My grandparents moved to a farm in Maysville when I was quite young and every time I visited I relished that first taste of a fresh tomato or that last crisp bite of a homegrown green pepper. My grandmother made the most amazing food using berries grown by neighbors, vegetables she harvested and canned, and breads from a local baker who grew his own wheat. It was delicious, nutritious, and quite difficult on her to do day in and day out yet she did it; and she worked. And she raised children and helped raise her grandchildren. We look back on those stories from bygone days and we worship those heroes of yesteryear but we do nothing to emulate them. We seek out convenience, speed, instant gratification in all that we do and that extends to our TV dinners and hot pocket lunches. Our children will never know the delicious taste of a pressure cooker steamed vegetable or the feel of a fall-of-the-bone slow-roasted pork loin made with love at home.
As Fort Thomas children headed back to school this year, I could not help but be reminded of this sad lost art of fresh-food cooking. I understand that it is not the place of our government to mandate the foods our children eat and I can understand the difficult choice Superintendent Kirschner and the Board recently made whether I agree with it or not. What saddens me is that we as a population have gotten to the point where we allow our need for convenience and speed to dictate the foods our children eat. It saddens me that we’ve gotten to the point where the government ever even felt the need to dictate this. Yet we have. Nearly 32% of American children are obese. Meaning every third child that goes through the lines of the Fort Thomas schools is obese, statistically speaking. Meaning, every third parent is not making appropriate food choices for their children.
I realize I am perched precariously atop a soapbox and I also realize my children eat their fair share of Pop Tarts. We are far from perfect in the foods we eat. But when given the choice to buy fresh or frozen, we buy fresh.
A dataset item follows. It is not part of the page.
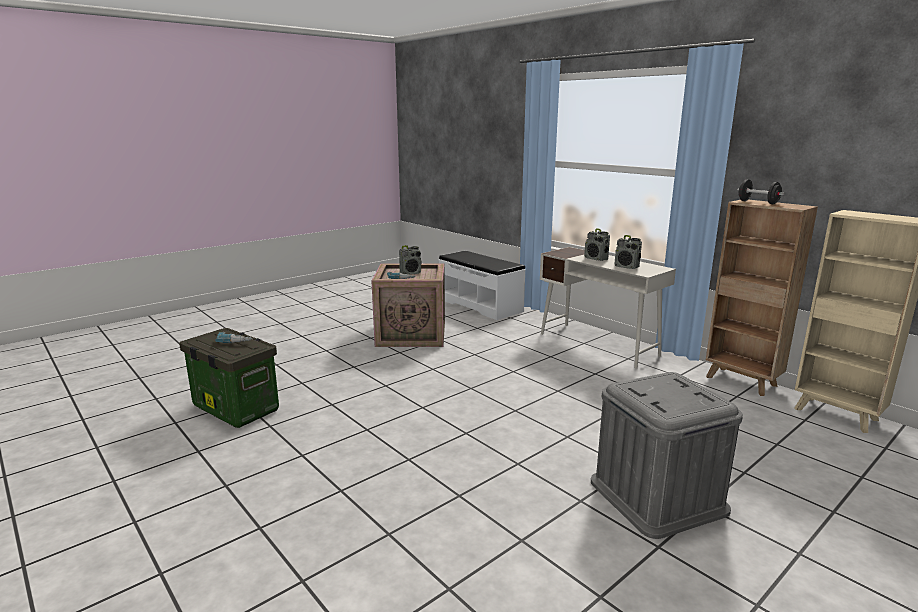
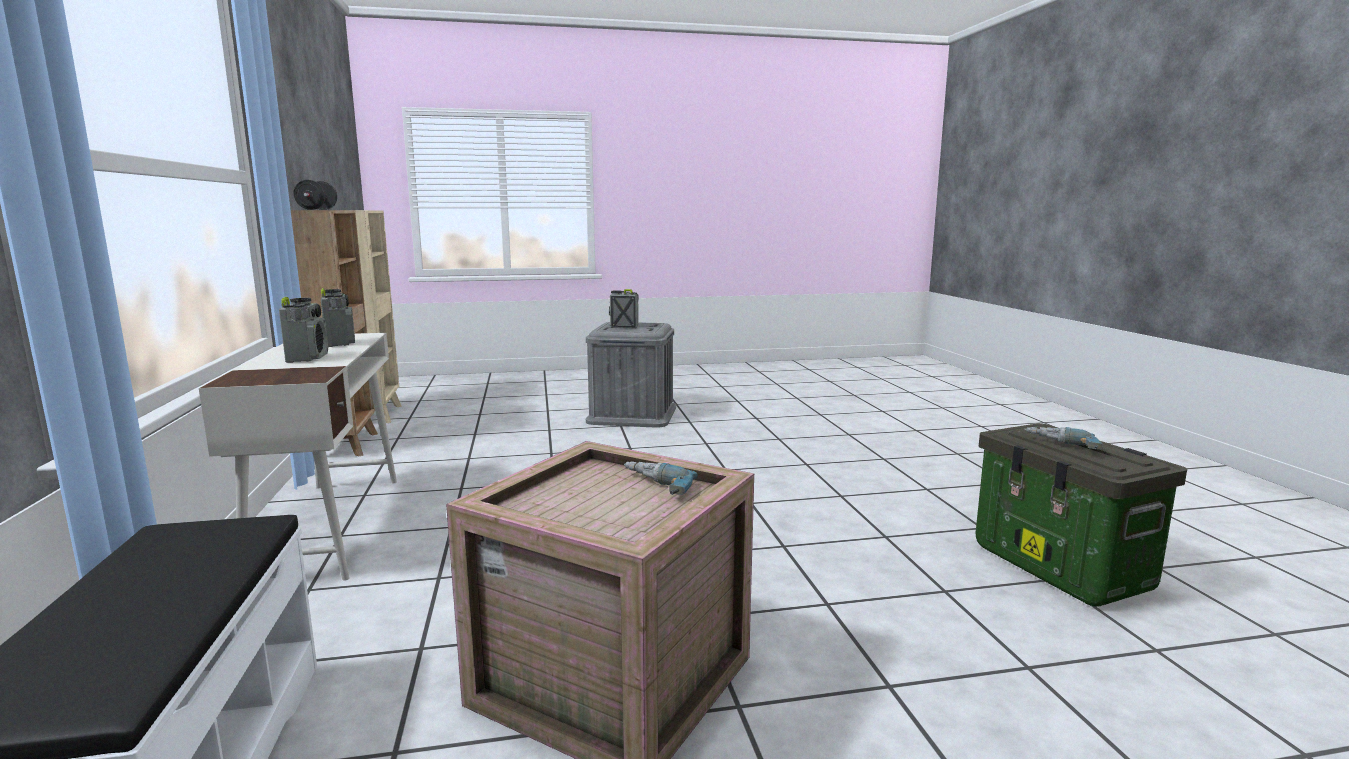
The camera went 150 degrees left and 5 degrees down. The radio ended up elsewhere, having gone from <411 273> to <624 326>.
When given the choice to buy white or multi-grain, we buy multi-grain. And when given the choice to select a chocolate candy bar or a Nutri-Grain bar for my children’s snack, we select grapes, or an apple, or the occasional salty snack recognizing that as long as we’re providing balanced options and teaching them the importance of healthy eating, we’re doing the best we can. And that is all any of us should do- the best we can. Not the easiest or most convenient, but the best.
It is unfortunate the government could not put together a perfect health food program with foods appealing to children to eat. Poor tasting health foods would never sell in a cafeteria. Equally so, though, pizza sauce and ketchup should never be considered vegetables. What pained me the most, though, was reading the justification for the Board’s decision citing the number of apples thrown in the dumpster daily. An apple- good enough to give to a teacher as a gift but not good enough for our kids to eat.